The records underneath are to be repeated exactly, with the pictures left out.

(Dataset entries)
================
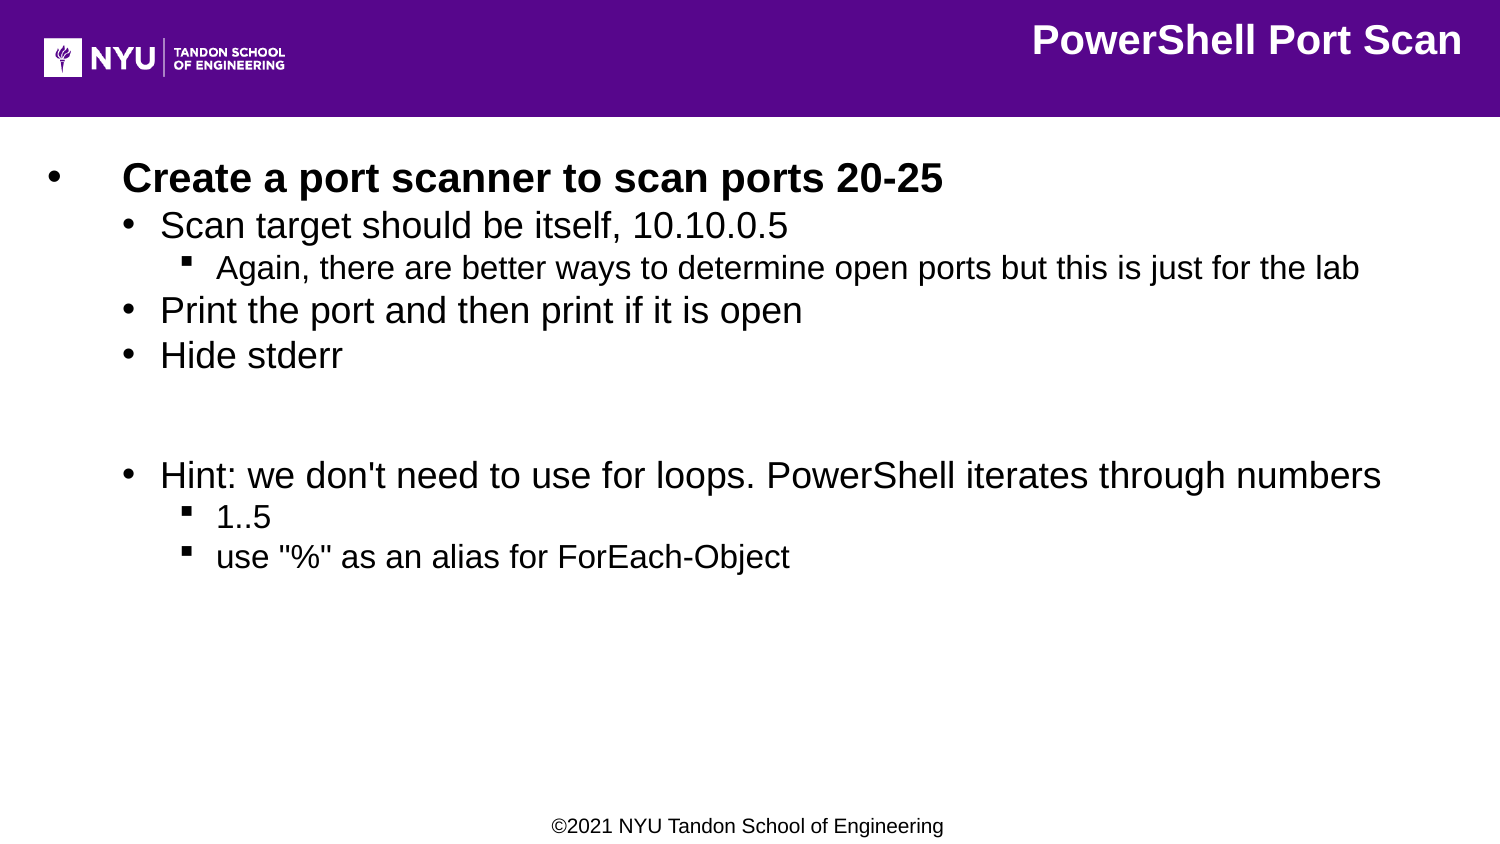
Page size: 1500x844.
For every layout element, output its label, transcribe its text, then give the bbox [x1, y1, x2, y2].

list Create a port scanner to scan ports 20-25 Scan target should be itself, 10.10.0.5 Again, there are better ways to determine open ports but this is just for the lab Print the port and then print if it is open Hide stderr Hint: we don't need to use for loops. PowerShell iterates through numbers 1..5 use "%" as an alias for ForEach-Object [47, 151, 1454, 800]
picture [44, 38, 285, 77]
list PowerShell Port Scan [392, 12, 1463, 109]
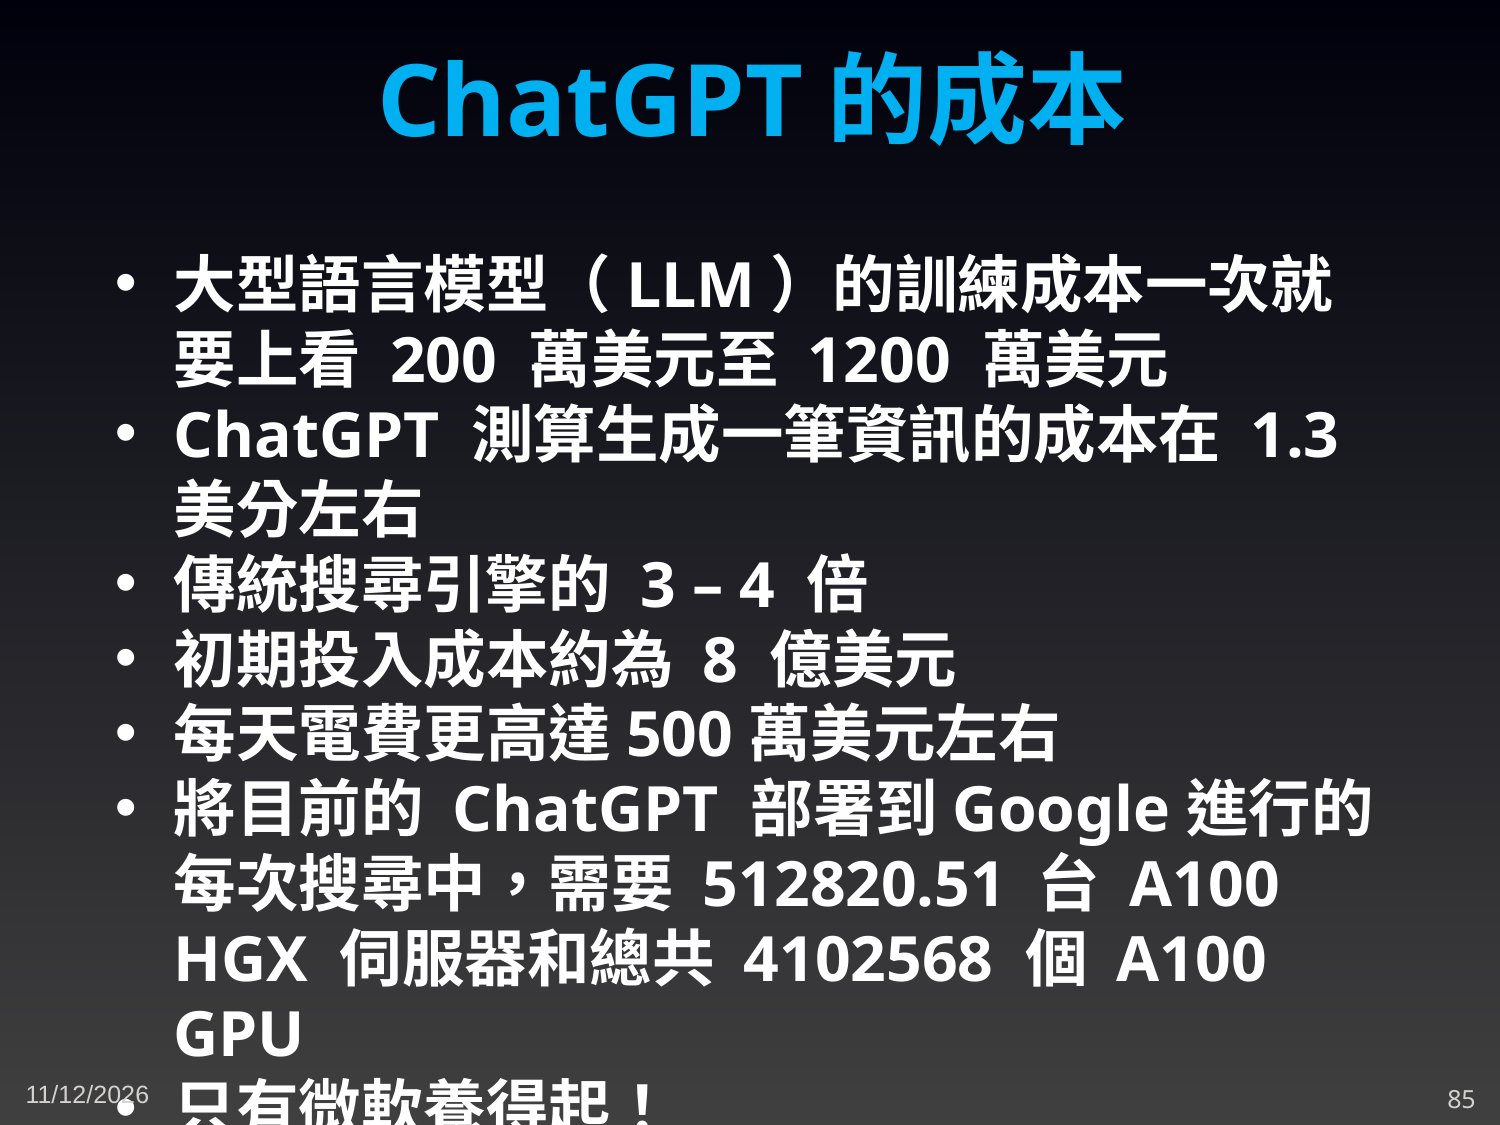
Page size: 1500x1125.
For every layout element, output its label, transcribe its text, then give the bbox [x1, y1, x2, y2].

slide_number 85 [1340, 1075, 1491, 1117]
text_box 大型語言模型（LLM）的訓練成本一次就要上看 200 萬美元至 1200 萬美元 ChatGPT 測算生成一筆資訊的成本在 1.3 美分左右 傳統搜尋引擎的 3 – 4 倍 初期投入成本約為 8 億美元 每天電費更高達500萬美元左右 將目前的 ChatGPT 部署到Google進行的每次搜尋中，需要 512820.51 台 A100 HGX 伺服器和總共 4102568 個 A100 GPU 只有微軟養得起！ [99, 237, 1400, 1125]
text_box ChatGPT的成本 [362, 8, 1288, 172]
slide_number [10, 1075, 411, 1117]
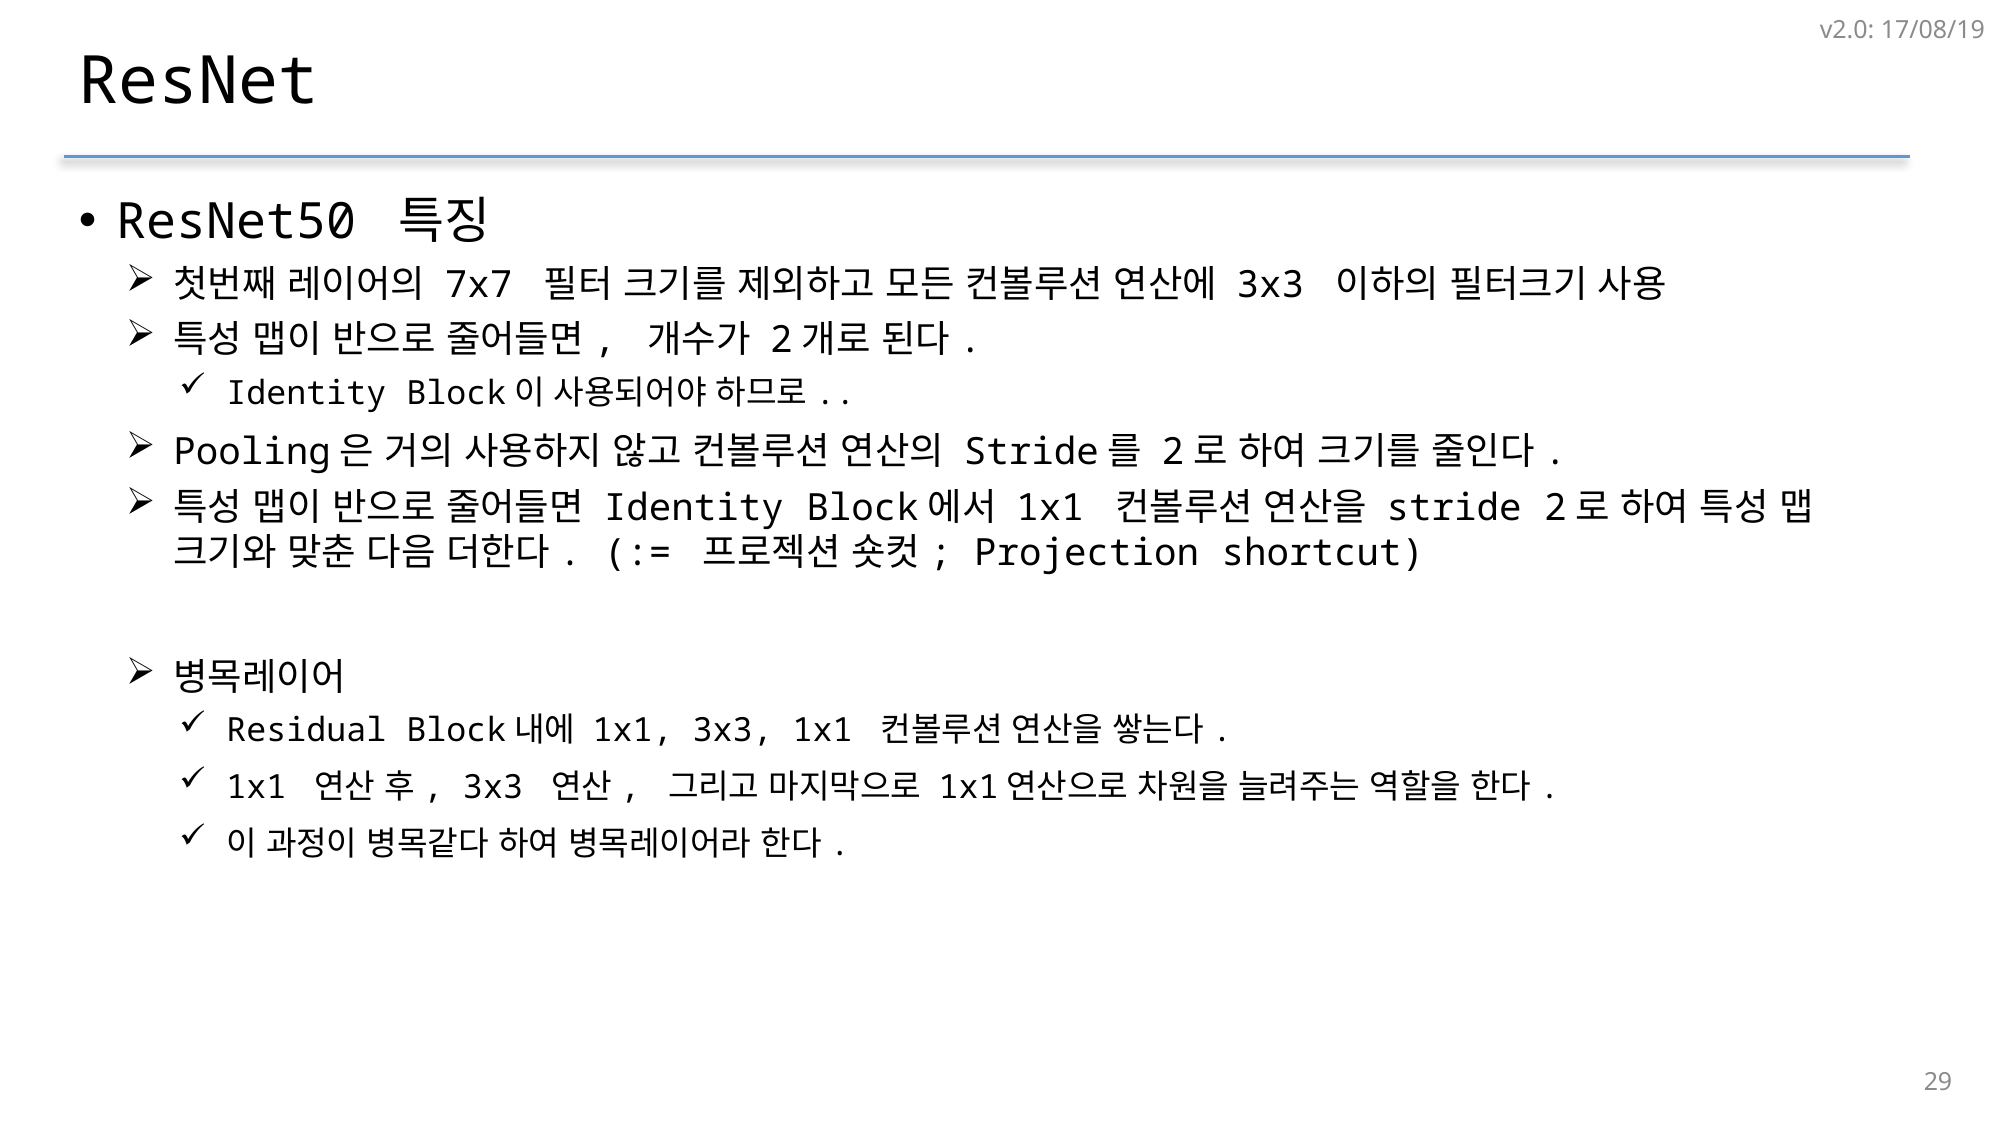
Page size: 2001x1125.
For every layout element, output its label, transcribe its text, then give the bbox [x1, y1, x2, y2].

title ResNet [63, 26, 1911, 138]
slide_number 28 [1517, 1052, 1968, 1113]
list ResNet50 특징 첫번째 레이어의 7x7 필터 크기를 제외하고 모든 컨볼루션 연산에 3x3 이하의 필터크기 사용 특성 맵이 반으로 줄어들면, 개수가 2개로 된다. Identity Block이 사용되어야 하므로.. Pooling은 거의 사용하지 않고 컨볼루션 연산의 Stride를 2로 하여 크기를 줄인다. 특성 맵이 반으로 줄어들면 Identity Block에서 1x1 컨볼루션 연산을 stride 2로 하여 특성 맵 크기와 맞춘 다음 더한다. (:= 프로젝션 숏컷; Projection shortcut) 병목레이어 Residual Block내에 1x1, 3x3, 1x1 컨볼루션 연산을 쌓는다. 1x1 연산 후, 3x3 연산, 그리고 마지막으로 1x1연산으로 차원을 늘려주는 역할을 한다. 이 과정이 병목같다 하여 병목레이어라 한다. [63, 188, 1911, 1083]
footer v2.0: 17/08/19 [1325, 0, 2000, 61]
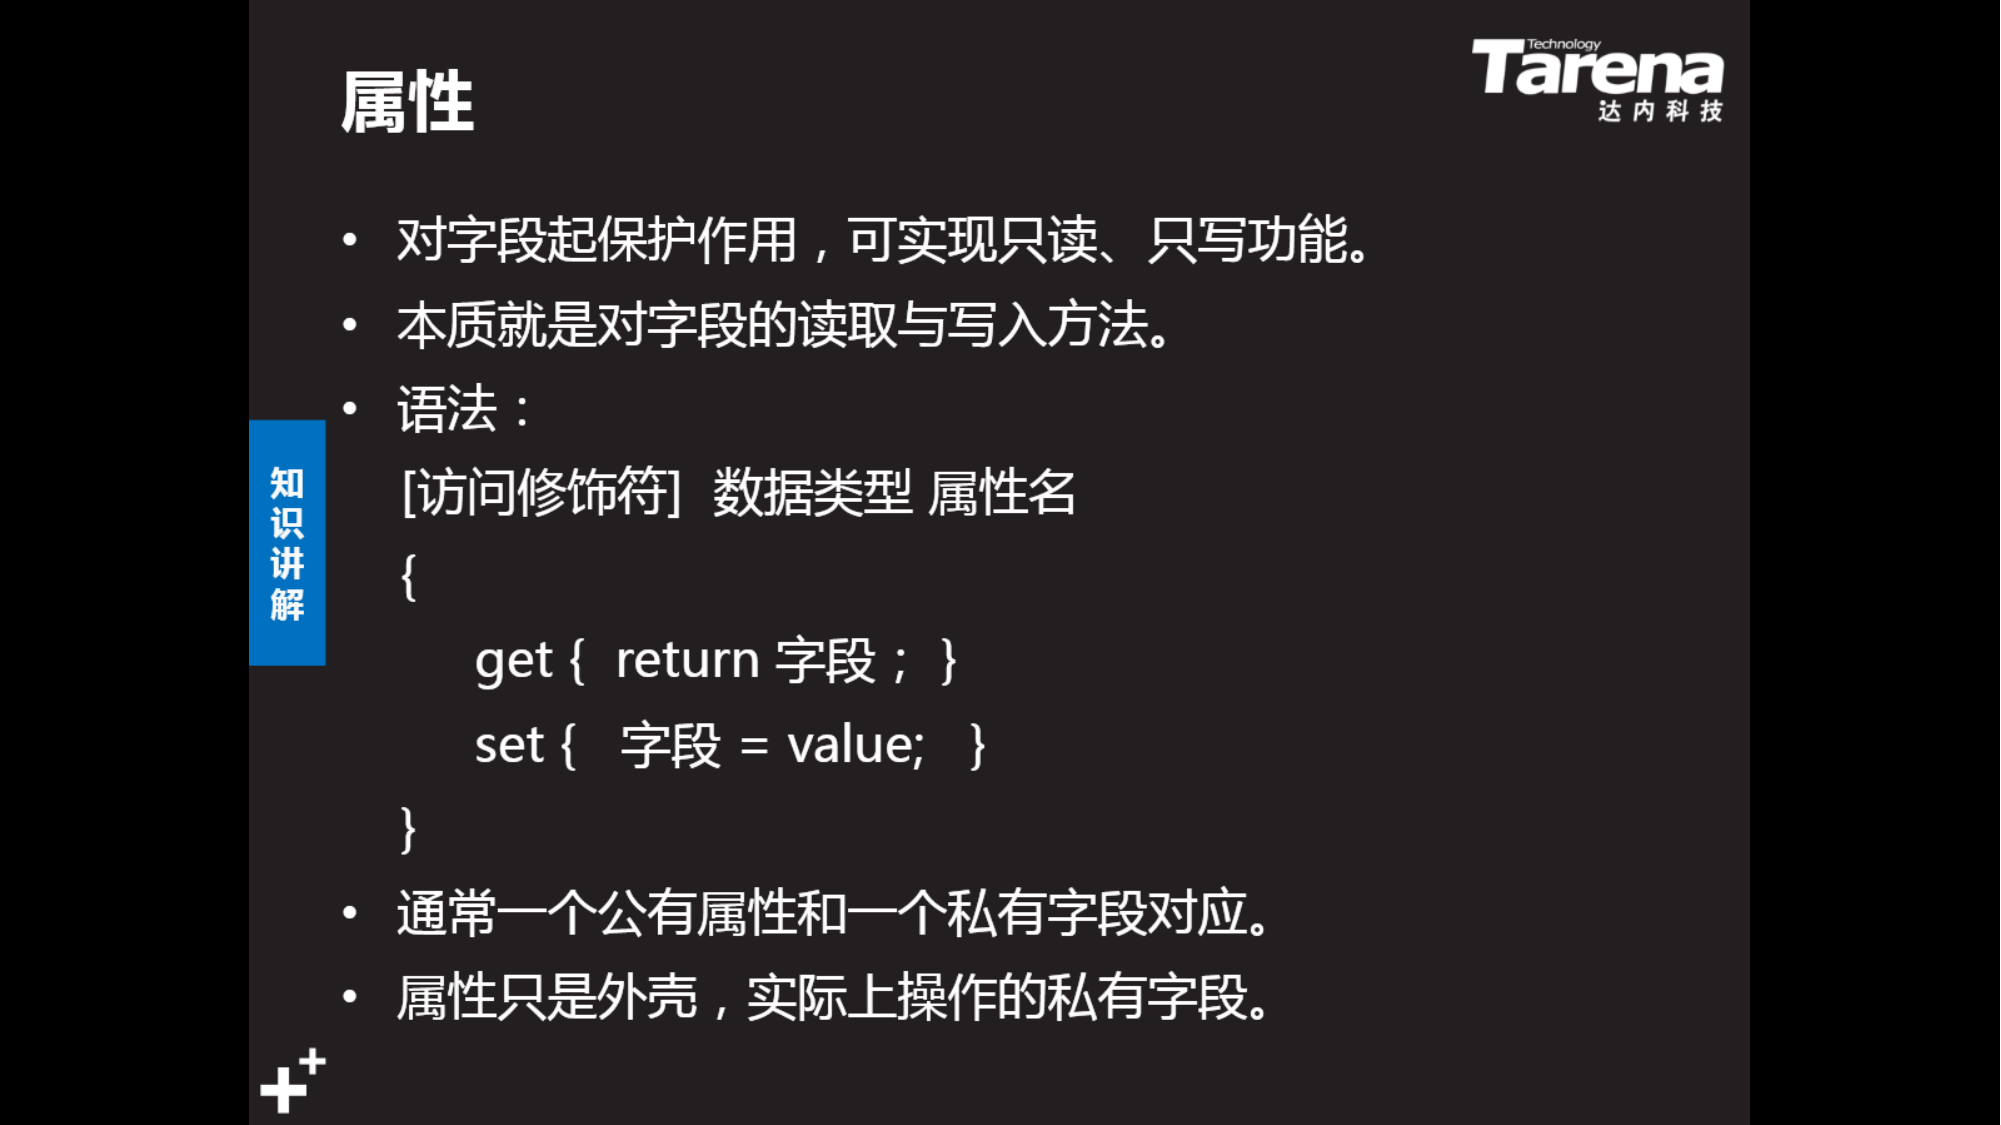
================
> TASK RESPONSE:
Page size: 1500x844.
For every layout element, output its label, transcribe its text, then give the bbox [x1, y1, x2, y2].

list Create a port scanner to scan ports 20-25 Scan target should be itself, 10.10.0.5 Again, there are better ways to determine open ports but this is just for the lab Print the port and then print if it is open Hide stderr Hint: we don't need to use for loops. PowerShell iterates through numbers 1..5 use "%" as an alias for ForEach-Object [47, 151, 1454, 800]
picture [44, 38, 285, 77]
list PowerShell Port Scan [392, 12, 1463, 109]
Page size: 1500x1125.
For every layout element, output its label, transcribe its text, then give the bbox [x1, y1, x2, y2].

slide_number 85 [1340, 1075, 1491, 1117]
text_box 大型語言模型（LLM）的訓練成本一次就要上看 200 萬美元至 1200 萬美元 ChatGPT 測算生成一筆資訊的成本在 1.3 美分左右 傳統搜尋引擎的 3 – 4 倍 初期投入成本約為 8 億美元 每天電費更高達500萬美元左右 將目前的 ChatGPT 部署到Google進行的每次搜尋中，需要 512820.51 台 A100 HGX 伺服器和總共 4102568 個 A100 GPU 只有微軟養得起！ [99, 237, 1400, 1125]
text_box ChatGPT的成本 [362, 8, 1288, 172]
slide_number [10, 1075, 411, 1117]
Page size: 2001x1125.
For every layout element, output its label, transcribe its text, then give the bbox [x1, y1, x2, y2].

title ResNet [63, 26, 1911, 138]
slide_number 28 [1517, 1052, 1968, 1113]
list ResNet50 특징 첫번째 레이어의 7x7 필터 크기를 제외하고 모든 컨볼루션 연산에 3x3 이하의 필터크기 사용 특성 맵이 반으로 줄어들면, 개수가 2개로 된다. Identity Block이 사용되어야 하므로.. Pooling은 거의 사용하지 않고 컨볼루션 연산의 Stride를 2로 하여 크기를 줄인다. 특성 맵이 반으로 줄어들면 Identity Block에서 1x1 컨볼루션 연산을 stride 2로 하여 특성 맵 크기와 맞춘 다음 더한다. (:= 프로젝션 숏컷; Projection shortcut) 병목레이어 Residual Block내에 1x1, 3x3, 1x1 컨볼루션 연산을 쌓는다. 1x1 연산 후, 3x3 연산, 그리고 마지막으로 1x1연산으로 차원을 늘려주는 역할을 한다. 이 과정이 병목같다 하여 병목레이어라 한다. [63, 188, 1911, 1083]
footer v2.0: 17/08/19 [1325, 0, 2000, 61]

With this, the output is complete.